Sarah Greenstreet’s research interests involve orbital dynamics of small bodies in the Solar System. This includes studying the long-term evolution of asteroids in the inner and outer Solar System as their orbits change over time and determining their potential to impact the planets. Dr. Greenstreet’s current main focus is working with researchers at the Asteroid Institute as well as Associate Professor and Senior Data Science Fellow Dr. Mario Juric (DIRAC, Department of Astronomy, eScience) to study the threat to Earth due to asteroid impacts and by how much we would need to “nudge” an asteroid out of Earth’s way to avoid an impact.
Dr. Greenstreet is an Asteroid Institute senior researcher and a visiting scientist at the DIRAC center.

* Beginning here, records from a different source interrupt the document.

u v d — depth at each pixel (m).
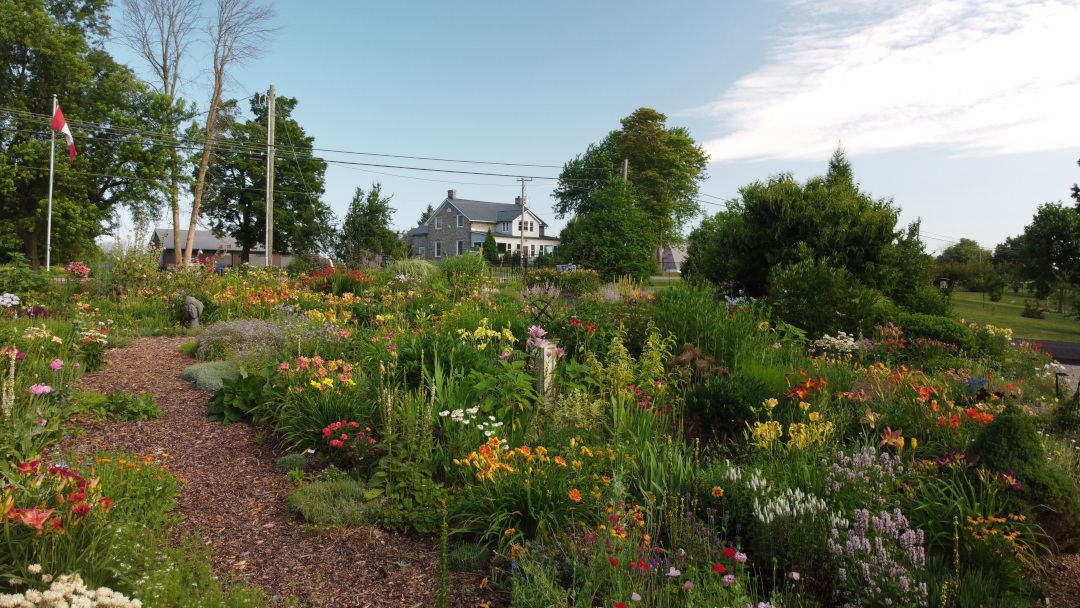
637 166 51.06
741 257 16.30
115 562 2.96
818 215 15.03
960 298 41.53
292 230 40.22
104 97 31.44
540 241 66.06
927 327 11.02
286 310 11.89
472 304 11.98
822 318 11.01
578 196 54.12
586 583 3.06
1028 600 3.24
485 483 4.04
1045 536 3.74
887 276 14.61
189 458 5.12
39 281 12.41
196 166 33.16
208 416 6.15
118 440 5.39
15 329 7.68
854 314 11.23
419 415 4.92
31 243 30.25
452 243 63.56
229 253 53.38
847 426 5.19
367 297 13.91
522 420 5.25
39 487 3.15
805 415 5.09
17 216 29.91
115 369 7.77
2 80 29.89
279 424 5.69
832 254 14.46
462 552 3.64
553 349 6.30
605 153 52.62
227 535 3.88
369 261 25.61
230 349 8.53
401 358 6.10
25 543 2.77
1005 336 12.00
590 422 5.51
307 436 5.38
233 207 38.03
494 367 5.93
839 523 3.35
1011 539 3.42
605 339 7.92
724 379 6.03
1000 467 3.92
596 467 4.29
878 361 9.27
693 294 8.83
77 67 30.20
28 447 4.56
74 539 2.95
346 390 5.72
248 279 15.12
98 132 30.36
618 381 6.24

She joined DIRAC in January 2018 after completing a two-year postdoctoral fellowship at Las Cumbres Observatory in Santa Barbara, CA. She received her Masters in Astronomy in 2011 and her PhD in Astronomy in 2015 from the University of British Columbia in Vancouver, Canada. She also has a Bachelors in Physics with a double minor in Astronomy and Mathematics from Western Washington University in Bellingham, WA, which she earned in 2007.

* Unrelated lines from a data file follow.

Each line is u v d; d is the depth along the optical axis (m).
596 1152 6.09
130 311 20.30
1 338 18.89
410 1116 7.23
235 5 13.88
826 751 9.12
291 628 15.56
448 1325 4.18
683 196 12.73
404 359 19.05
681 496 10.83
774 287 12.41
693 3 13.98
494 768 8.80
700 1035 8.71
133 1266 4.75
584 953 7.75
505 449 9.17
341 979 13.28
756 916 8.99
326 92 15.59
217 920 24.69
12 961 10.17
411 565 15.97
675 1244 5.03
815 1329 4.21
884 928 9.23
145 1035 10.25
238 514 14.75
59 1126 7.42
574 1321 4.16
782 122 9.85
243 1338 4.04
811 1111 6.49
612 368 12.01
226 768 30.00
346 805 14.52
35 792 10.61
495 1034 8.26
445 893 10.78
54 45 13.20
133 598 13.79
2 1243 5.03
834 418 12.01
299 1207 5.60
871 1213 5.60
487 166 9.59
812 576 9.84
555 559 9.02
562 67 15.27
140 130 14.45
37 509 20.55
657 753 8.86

Dr. Greenstreet is interested in populations of small bodies that undergo unique dynamical phenomena, such as orbiting the Sun on backwards (retrograde) orbits or becoming trapped in orbits around the Sun very near the orbit of a planet where the asteroid and planet appear to “co-orbit” the Sun. Greenstreet also studies the rate at which small bodies in the Solar System impact planets, creating impact craters on their surfaces. Dr. Greenstreet has also used telescopic observations to help refine the orbits of newly discovered near-Earth asteroids, determine physical properties of asteroids of interest to NASA and upcoming targets of the Goldstone and Arecibo radar telescopes, and confirm that predicted asteroids undergo the Yarkovsky effect.

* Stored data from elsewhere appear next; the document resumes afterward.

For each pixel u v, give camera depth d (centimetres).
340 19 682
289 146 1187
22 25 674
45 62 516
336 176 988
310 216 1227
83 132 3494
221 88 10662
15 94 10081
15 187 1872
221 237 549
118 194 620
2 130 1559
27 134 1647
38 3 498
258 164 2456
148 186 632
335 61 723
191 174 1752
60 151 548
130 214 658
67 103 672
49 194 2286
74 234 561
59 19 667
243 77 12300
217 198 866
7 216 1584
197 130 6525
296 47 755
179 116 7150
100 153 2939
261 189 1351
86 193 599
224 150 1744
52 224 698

Recently, Greenstreet co-authored a paper with scientists on the New Horizons spacecraft science team to make predictions about the expected number and distribution of impact craters on the surface of the New Horizons flyby target, 2014 MU69 (a.k.a., Ultima Thule), which it flew passed on January 1, 2019. The paper was submitted for publication two weeks before the flyby and published in the Astrophysical Journal in early February 2019. The paper predicted a scarcity of craters on 2014 MU69 due to the number and distribution of craters observed by the New Horizons spacecraft on Pluto and Charon during its fly-through of the Pluto system in July 2015, which was published in Science magazine in March 2019 and co-authored by Greenstreet. Images recently sent back from the New Horizons spacecraft of 2014 MU69 indicate there are, in fact, few impact craters on the surface as Greenstreet’s paper predicted.
Dr. Greenstreeet is also interested in public outreach. She has given public lectures about her research and why asteroids are interesting and important to study at universities, high schools, elementary schools, and other events throughout the Pacific Northwest and southern California, including multiple appearances at the Santa Barbara chapter of Astronomy on Tap, where astronomers give short talks about interesting astronomy research in a bar setting. Greenstreet says, “Talking about the cool research we get to do as astronomers and explaining how scientists do research is, to me, one of the most important parts of the job. We all have a responsibility to share what we learn with the public to keep interest in science fields alive and to inspire the next generation of scientists who will take our research to the next level.”